Students in KS3 are internally assessed in terms 1, 3 and 5 reflecting their progress across the three elements of creating, performing and responding. Feedback to students is passed on to them verbally in lessons throughout the key stage and recorded in written teacher notes. Pupils are given frequent feedback, and take and offer peer and self- assessment after performing their work. Work is modelled and analysed in lessons by teachers, and some lessons are delivered by teacher-in–role to demonstrate role play, characterisation and performance skills. The www and ebi system is used in verbal feedback and specific advice added to written reports.
The department has set up the ability for pupils to take LAMDA qualifications through private lessons in public speaking and acting, arranged with a visiting LAMDA teacher/examiner. Many pupils are consequently able to develop their skills and confidence during KS4 and KS5. This is a welcome opportunity given that drama is not a discreet subject offered at KS5. LAMDA qualifications at level 2 and 3 can earn pupils valuable UCAS points.
The department provides students with regular opportunities to take part in school productions (two per year), both as performers and crew, as a way to further their vocational interest in performance or develop skills. Additional performances are arranged in regular showcases, e.g. Sixth Form Drama Academy (enrichment programme) and LAMDA Showcases. Collaboration with the Music Department is a feature of the delivery of these extra-curricular activities.

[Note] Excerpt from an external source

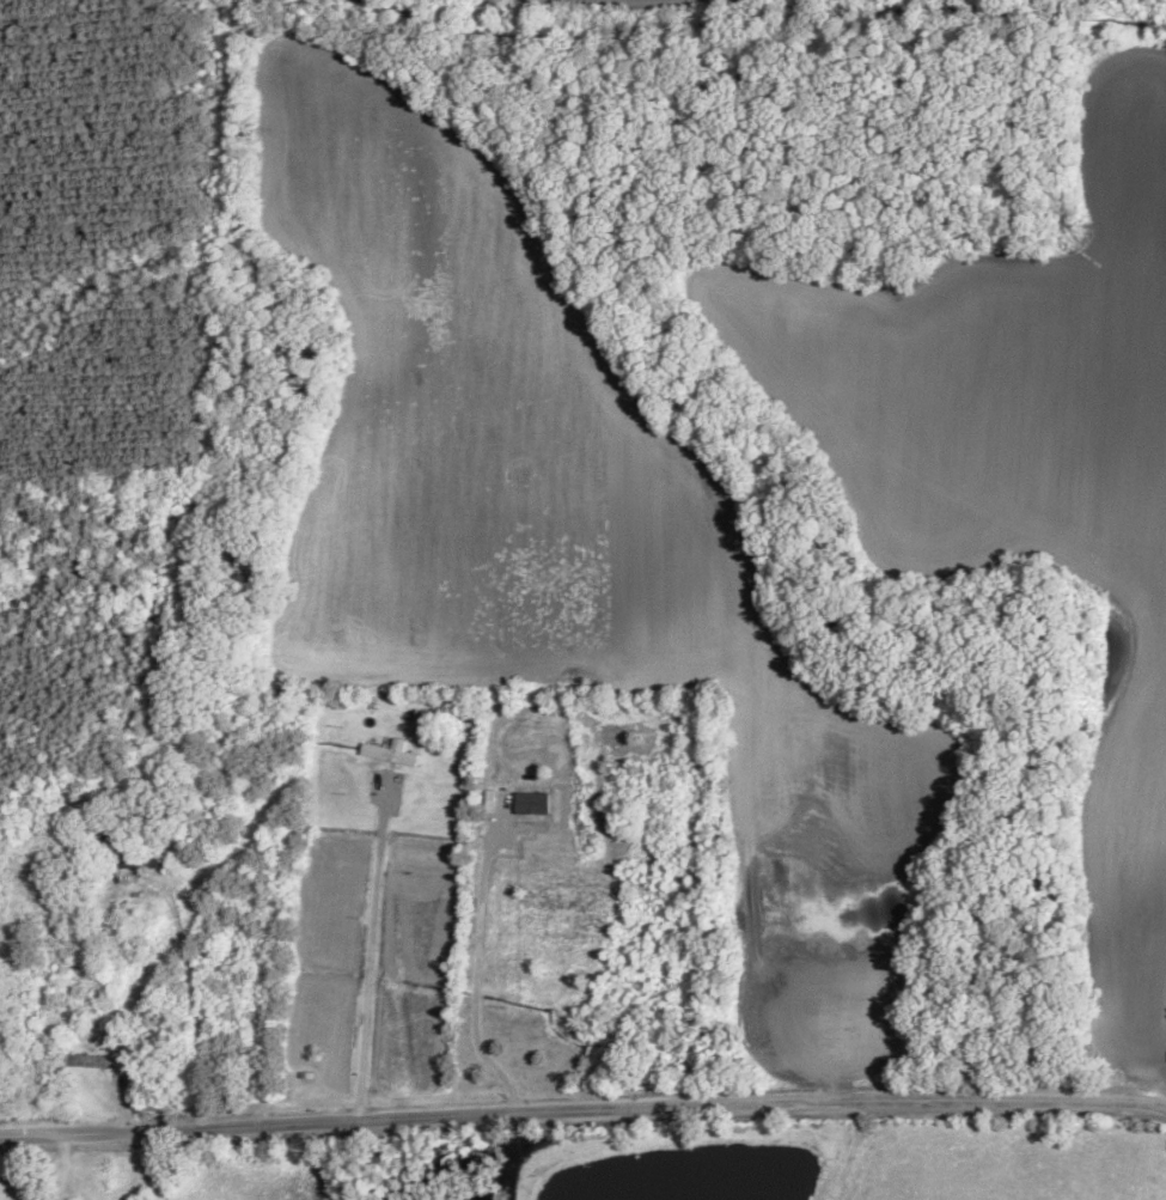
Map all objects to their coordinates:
building: (147, 864)
building: (92, 1063)
road: (583, 1110)

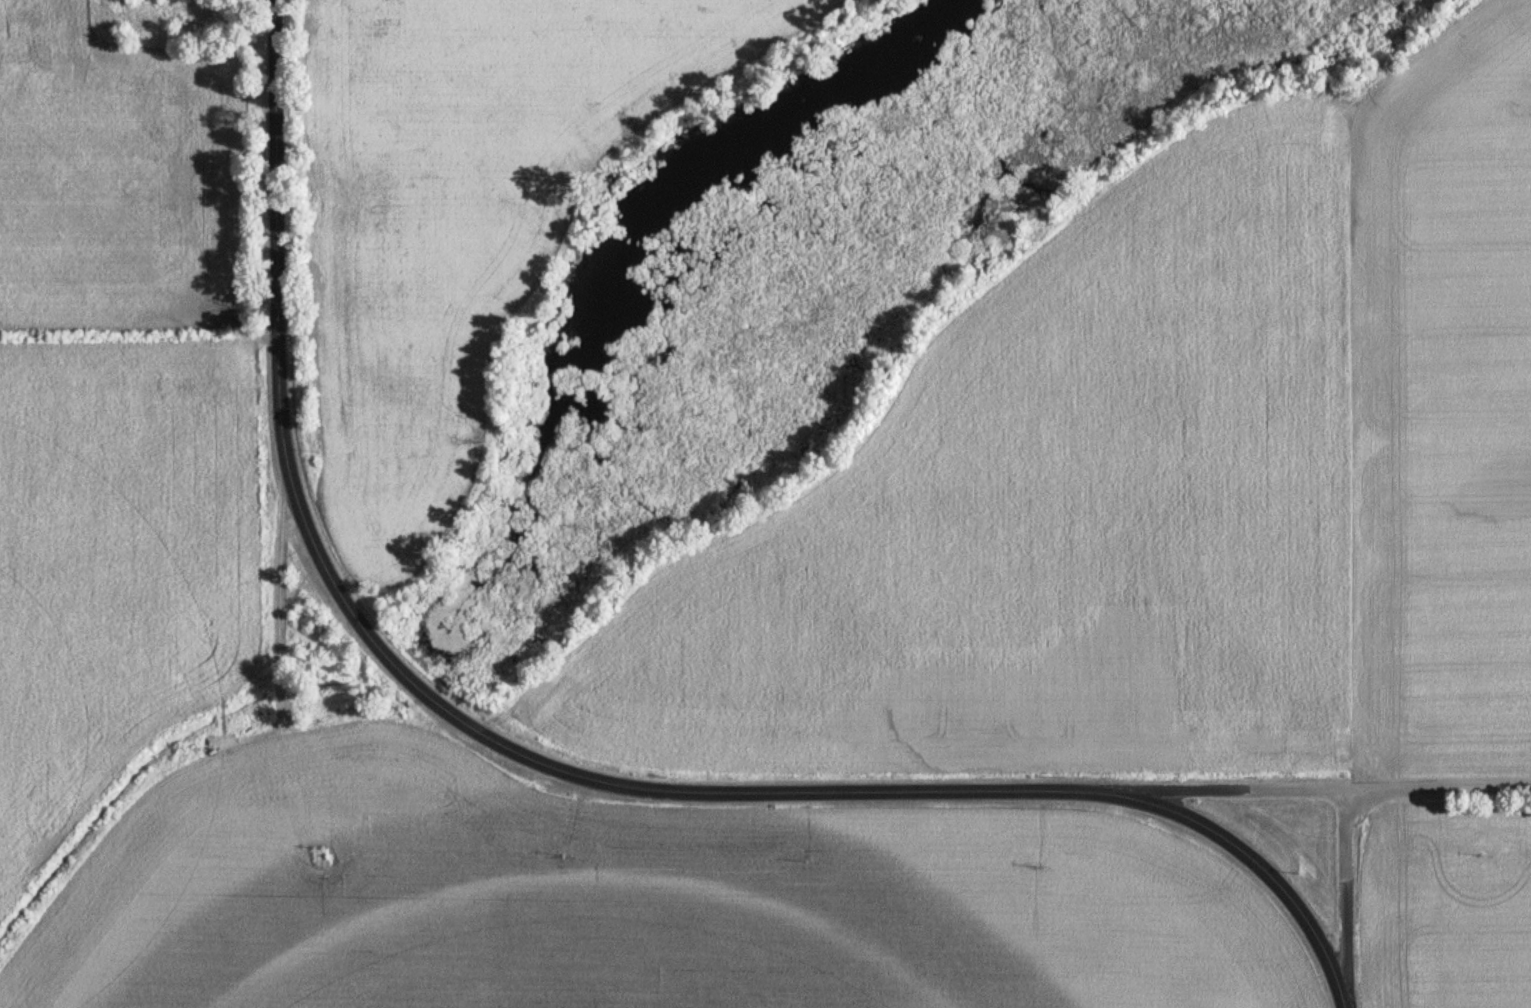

Theatre trips and workshops with visiting arts organisations or experts are organised to complement and enhance engagement with the Drama curriculum. These include stage combat, performance poetry, and vocal coaching workshops as well as participation in National Theatre Connections Festival. GCSE pupils take part in two theatre trips during their course. Visits and productions are chosen, where possible and appropriate, to complement learning in other areas e.g. Classics (School production of Antigone) or English Literature. (GCSE Theatre trips to productions of Macbeth and Frankenstein).
The impact of the curriculum can be seen through a number of measures.
- Pupils are clearly engaged in lessons and enjoy their drama lessons, as shown through their focused and committed approach to activities
- Pupils have a wide base of knowledge by the end of Key Stage 3, which contributes to their understanding, and appreciation of theatre and performance as a cultural and commercial enterprise.
- Pupils have demonstrated empathy with and tolerance of others in their consideration of a variety of topics and in their ability to work in a team.
- Internal assessment processes demonstrate that pupils effectively progress in knowledge and skill that they can later apply and develop.
- Formative assessments of performance, particularly related to voice and interaction, show pupils’ ability to develop and apply skills.
- Students are able to communicate clearly and effectively any connections between different genres and eras of theatre taught.
- SEN and disadvantaged students achieve outcomes in line with their peers.
- Questioning and discussion are used to gauge and deepen pupil understanding – thinking skills are challenged and championed.
- Students develop a wide understanding of many aspects of fundamental British values along with a well-developed SMSC awareness and knowledge.
- Consistent uptake of Drama at GCSE, with consistently successful outcomes, indicates that students are enjoying the subject, have confidence in its delivery and are able to continue with their studies.
- Success of pupils in applications to study performing arts subjects post 18 who have studied drama at GCSE and participated in school productions shows them as well prepared as possible for the next step of their education.